First of all, the most appropriate function in php for this task is probably preg_replace_callback() [ca3.php.net]--since it allows you to take each match and do some work on it as opposed to preg_match() and preg_match_all() which simply return one or more matches from the original. I suspect it's better for this case too since it's won't just be a simple replacement of one string with another (else we could use preg_replace()).

Having said that, I'm not quite clever enough to have done a tidy job of it--but here's what I came up with:

<?php
$source = 'Lorem ipsum dolor sit amet, consectetuer adipiscing elit. Maecenas dictum sapien vitae neque. Maecenas dui. Vestibulum suscipit, magna ut sodales tempor, sem arcu mollis sapien, cursus mollis ipsum ipsum vel erat. Nulla tempor est at mauris. Proin ullamcorper tortor non tellus. Suspendisse pretium dui ut augue. Aliquam vitae mauris. Cras feugiat nulla a metus. Vivamus eu lectus at sem vestibulum pretium. Sed odio sapien, tempus at, venenatis id, faucibus ac, nulla. Aenean congue lacinia tortor. <code>Morbi</code> adipiscing, lorem a facilisis imperdiet, nulla ante venenatis erat, et <foo>nonummy mi</foo> massa sit amet <code>ipsum. Cras</code> et orci. Ut rutrum ultricies sapien. Ut ut urna in mauris ornare tincidunt. Ut magna sem, iaculis condimentum, laoreet et, elementum et, mi.<code>Aenean auctor placerat</code> orci. Quisque blandit sapien eu nisi dictum rhoncus.';
$pattern = '/<code>(.+?)<\/code>/';
function highlight($matches) {
// Manipulate content here--$matches[1] contains the content of the <code> element:
$output = '' . $matches[1] . '';
// Return the altered string:
return '<code>' . $output . '</code>';
}
echo preg_replace_callback($pattern, 'highlight', $source);
?>

It seems to me that it should have been possible to do this (maybe with lookahead?) without having to re-insert the code tags. However, it does seem to work in all the limited contexts I've tried it in--leaves other tags alone etc.

-b

zRonin

6:33 pm on Jul 29, 2006 (gmt 0)

Thanks so much for the replies. I've tested all the suggestions and different variations on them, and the one with the best success is the following:


/\<code\>((?:(?!\<\/code\>).)*)/

(This was the code I was originally trying to get in the beginning, but of course mine was invalid)

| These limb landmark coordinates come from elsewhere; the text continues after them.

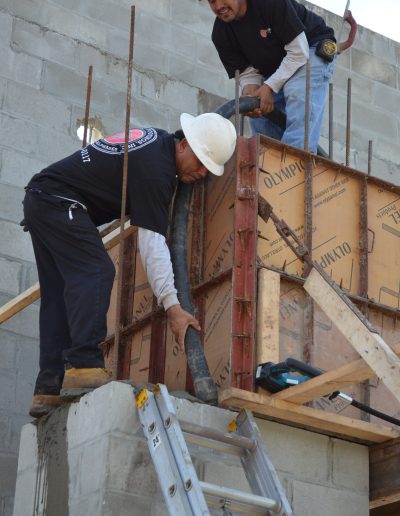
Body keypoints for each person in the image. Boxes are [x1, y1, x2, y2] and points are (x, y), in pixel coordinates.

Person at [23, 112, 237, 418]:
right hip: (59, 201)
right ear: (184, 145)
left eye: (209, 168)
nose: (203, 173)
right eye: (202, 161)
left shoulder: (157, 144)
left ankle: (48, 387)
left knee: (58, 293)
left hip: (42, 199)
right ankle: (84, 365)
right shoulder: (156, 171)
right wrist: (173, 306)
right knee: (96, 270)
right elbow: (152, 246)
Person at [208, 0, 336, 152]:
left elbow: (299, 52)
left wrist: (269, 87)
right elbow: (247, 73)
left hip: (310, 48)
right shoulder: (220, 34)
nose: (218, 6)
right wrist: (251, 95)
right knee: (260, 117)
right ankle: (270, 168)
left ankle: (295, 165)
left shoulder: (269, 3)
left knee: (297, 92)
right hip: (277, 66)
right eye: (211, 1)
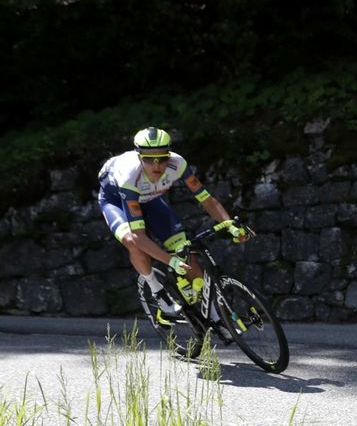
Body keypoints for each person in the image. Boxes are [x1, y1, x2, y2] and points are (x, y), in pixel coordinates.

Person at [97, 126, 248, 323]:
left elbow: (206, 199)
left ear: (169, 155)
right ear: (139, 156)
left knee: (186, 253)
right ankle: (157, 290)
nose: (157, 165)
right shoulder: (129, 175)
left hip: (150, 200)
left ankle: (214, 316)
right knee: (133, 241)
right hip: (116, 200)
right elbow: (139, 236)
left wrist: (229, 225)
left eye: (162, 158)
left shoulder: (178, 164)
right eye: (149, 159)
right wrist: (171, 261)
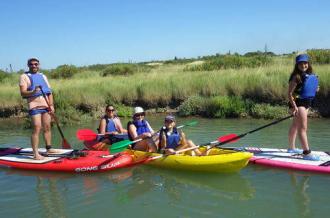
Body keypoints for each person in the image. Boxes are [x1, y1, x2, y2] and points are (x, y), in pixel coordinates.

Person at [19, 58, 54, 160]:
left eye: (36, 64)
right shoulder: (24, 76)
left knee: (47, 127)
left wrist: (51, 105)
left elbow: (49, 92)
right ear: (28, 65)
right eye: (31, 64)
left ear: (39, 65)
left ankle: (49, 148)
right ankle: (36, 154)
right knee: (37, 128)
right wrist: (33, 91)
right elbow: (23, 93)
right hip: (34, 106)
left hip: (46, 105)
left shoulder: (43, 76)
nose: (34, 66)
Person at [288, 54, 319, 161]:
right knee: (303, 128)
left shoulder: (309, 75)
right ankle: (306, 153)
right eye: (300, 63)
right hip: (298, 104)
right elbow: (289, 94)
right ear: (297, 65)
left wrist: (315, 88)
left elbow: (308, 89)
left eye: (305, 63)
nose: (303, 65)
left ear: (308, 64)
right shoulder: (295, 77)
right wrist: (295, 107)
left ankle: (291, 148)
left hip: (306, 103)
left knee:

[edited by: coopster at 9:47 pm (utc) on July 29, 2006]
[edit reason]
[1][edit reason] Disable graphic smile faces [/edit] [/edit][/1]

coopster

9:47 pm on Jul 29, 2006 (gmt 0)

That's what is called a negative lookahead assertion (without capturing the subpattern). The "U" modifier is doing the same thing but this particular "Ungreedy" modifier is not compatible with Perl so it probably looks different to any perl hackers that come across it -- I know I was at first as I had never seen that particular modifier until I starting developing PHP regular expression patterns.

adnovice88

3:34 am on Jul 30, 2006 (gmt 0)

php's U is pretty simpler and easier than perl's ungreedy way of doing the same.

coopster

9:27 pm on Jul 30, 2006 (gmt 0)

It's actually the quantifiers

(?, * , + , {} )

that are greedy, not the whole pattern. So you can get the same effect in perl (as demonstrated here in PHP) by using the non-greedy versions of the same quantifiers, use

(? , *? , +?, {}?)

instead. Perl regex:

/<code>(.+?)<\/code>/gis

adnovice88

4:52 pm on Jul 31, 2006 (gmt 0)

cool. simplifies my regex a lot. thanx Coopster.